Ever had the hood on your car flip up into your windshield on the freeway? Its’s terrifying. A couple of weeks ago we bought a 1977 Jeep CJ5, and on the way home we were having engine trouble. At one of the many stops on the way home, I forgot to latch the hood back down. As soon as we hit 50 miles an hour on the freeway it flipped up hard and slammed into the windshield frame, damaging the hood pretty severely. Everything else luckily survived but let’s get that hood replaced.
Removing the hood isn’t terribly hard, there are three half inch bolts on each of the two hinges that hold it in place. Ours have several layers of paint on them, making it hard to use a socket. A half inch box wrench was able to flake the paint off enough to get on there, and let me pull them all out fairly easily. Once those six bolts are removed, the only other thing that could be holding the hood on is the hood latch, so be sure to release it. Now, getting the hood off would have been a lot easier with another person, but as I was alone I just carefully slid it forward until I was able to get enough leverage to pick it up and move it out of the way.
Now, on our Jeep CJ5 the bottom of the hinges were a bit rough with rust, so I hit them both with some sandpaper to smooth out the mating surface before putting the new hood in place. I could have done more, but sometime in the future this will be coming back off as we want to cover the entire Jeep in Raptor liner and we will take care of all of the surface issues then. Once that was done I blew off all of the rust with our air compressor, and moved on to putting the new hood in place.
We ordered the Crown Automotive J5761180 Steel Hood from Quadratec, and while the packaging was extremely crappy the hood actually appeared to make it to us in one piece. It was delivered by a freight truck, and when that happens you need to make the driver wait and unbox it right in front of them, because if there is any damage it needs to be claimed before the driver leaves. As the hood looked good, we could get right into putting it on the Jeep.
Again, this would be a lot easier with another person. What I did was to place a broom over the engine bay, and then just slid it into place. Now, before you do this make sure to install all of the hardware onto the hood. Both of the hood latches are a real pain to get attached as the holes on the backside barely had room for my fingers. This would have been a lot easier before I mounted the hood, but that is hindsight for you.

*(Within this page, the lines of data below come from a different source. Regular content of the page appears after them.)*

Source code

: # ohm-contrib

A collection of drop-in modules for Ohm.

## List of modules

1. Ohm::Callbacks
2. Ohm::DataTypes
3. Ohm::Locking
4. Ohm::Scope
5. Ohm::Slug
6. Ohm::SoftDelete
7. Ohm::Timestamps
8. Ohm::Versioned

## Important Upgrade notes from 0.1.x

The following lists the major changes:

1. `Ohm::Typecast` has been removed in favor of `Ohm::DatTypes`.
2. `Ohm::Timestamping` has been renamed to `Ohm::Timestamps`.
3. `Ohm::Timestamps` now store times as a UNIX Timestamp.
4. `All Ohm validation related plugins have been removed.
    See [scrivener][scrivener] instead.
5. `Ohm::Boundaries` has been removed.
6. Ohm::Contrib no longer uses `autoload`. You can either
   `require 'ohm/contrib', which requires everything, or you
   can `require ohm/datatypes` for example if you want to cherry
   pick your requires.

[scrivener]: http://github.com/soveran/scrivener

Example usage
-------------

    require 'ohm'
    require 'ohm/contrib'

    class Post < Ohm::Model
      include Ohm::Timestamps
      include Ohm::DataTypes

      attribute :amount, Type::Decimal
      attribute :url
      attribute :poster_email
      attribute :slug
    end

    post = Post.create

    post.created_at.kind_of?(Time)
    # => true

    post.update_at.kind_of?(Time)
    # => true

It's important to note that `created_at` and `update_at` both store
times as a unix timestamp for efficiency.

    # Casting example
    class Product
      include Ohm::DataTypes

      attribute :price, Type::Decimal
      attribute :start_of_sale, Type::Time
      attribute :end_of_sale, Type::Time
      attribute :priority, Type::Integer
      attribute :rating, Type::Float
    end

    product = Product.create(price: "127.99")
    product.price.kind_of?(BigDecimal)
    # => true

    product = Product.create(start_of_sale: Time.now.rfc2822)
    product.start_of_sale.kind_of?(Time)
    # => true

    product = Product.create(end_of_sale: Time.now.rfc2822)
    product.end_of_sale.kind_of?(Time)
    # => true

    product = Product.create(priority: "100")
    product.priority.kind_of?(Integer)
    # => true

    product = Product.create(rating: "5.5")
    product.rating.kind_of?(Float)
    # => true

If you notice, the bottom right edge of the hood is not lining up quite right, it either got a little banged out of shape when it was shipped, or it just came from the factory not quite right. I needed to pull it out about a half an inch, but before I could do that I needed to get it in place enough to reattach the hinges. After a careful bit of movement back and forth and side to side, I managed to get it into place and attach all six of the half inch bolts.
Once it was securely in place, I propped the hood up with a broom handle, and then grabbed the side that I needed to pull out with both hands … and pulled it pretty hard a couple of times. I set the hood back down to check what it looked like, and the body lines matched the hood lines, I had gotten it just right. Once that was done I loosened the bolts again so that I could push the hood all of the way back into place, and then tightened them all down one more time.
With all of that done, I discovered a new issue, the hood latch was not lined up with the holes in the hood. After looking at it for a minute, I decided that the latch oles on the hood were bent forward a bit, so I just needed to pound on the underside of the hood with a rubber mallet to get it into place. It actually worked, and I was able to close the hood. Now it was time to attach the hardware, and I discovered the errors of my ways.
I am not going to make you watch all of this mess. As I mentioned before, my fingers barely fit into the holes they left in the underside of the hood to attach these bolts, but with a lot of perseverance I was able to get them in there and installed. Seriously though, just do it before you mount the hood, it will be so much easier. Once the latches were on there though, I only had one more thing to do, install new rubber hood grommets. This was by far the easiest part of this process. The old ones were completely rotten, and just tore in half when I removed them. The other ones were much nicer, and by using a flat headed screwdriver I was able to squeeze the attachment nipples into the holes. And with that, the hood had been replaced. I can tell you right now that I will never forget to latch the hood again. I never want to experience that level of terror on the freeway again or pay the expense of replacing it.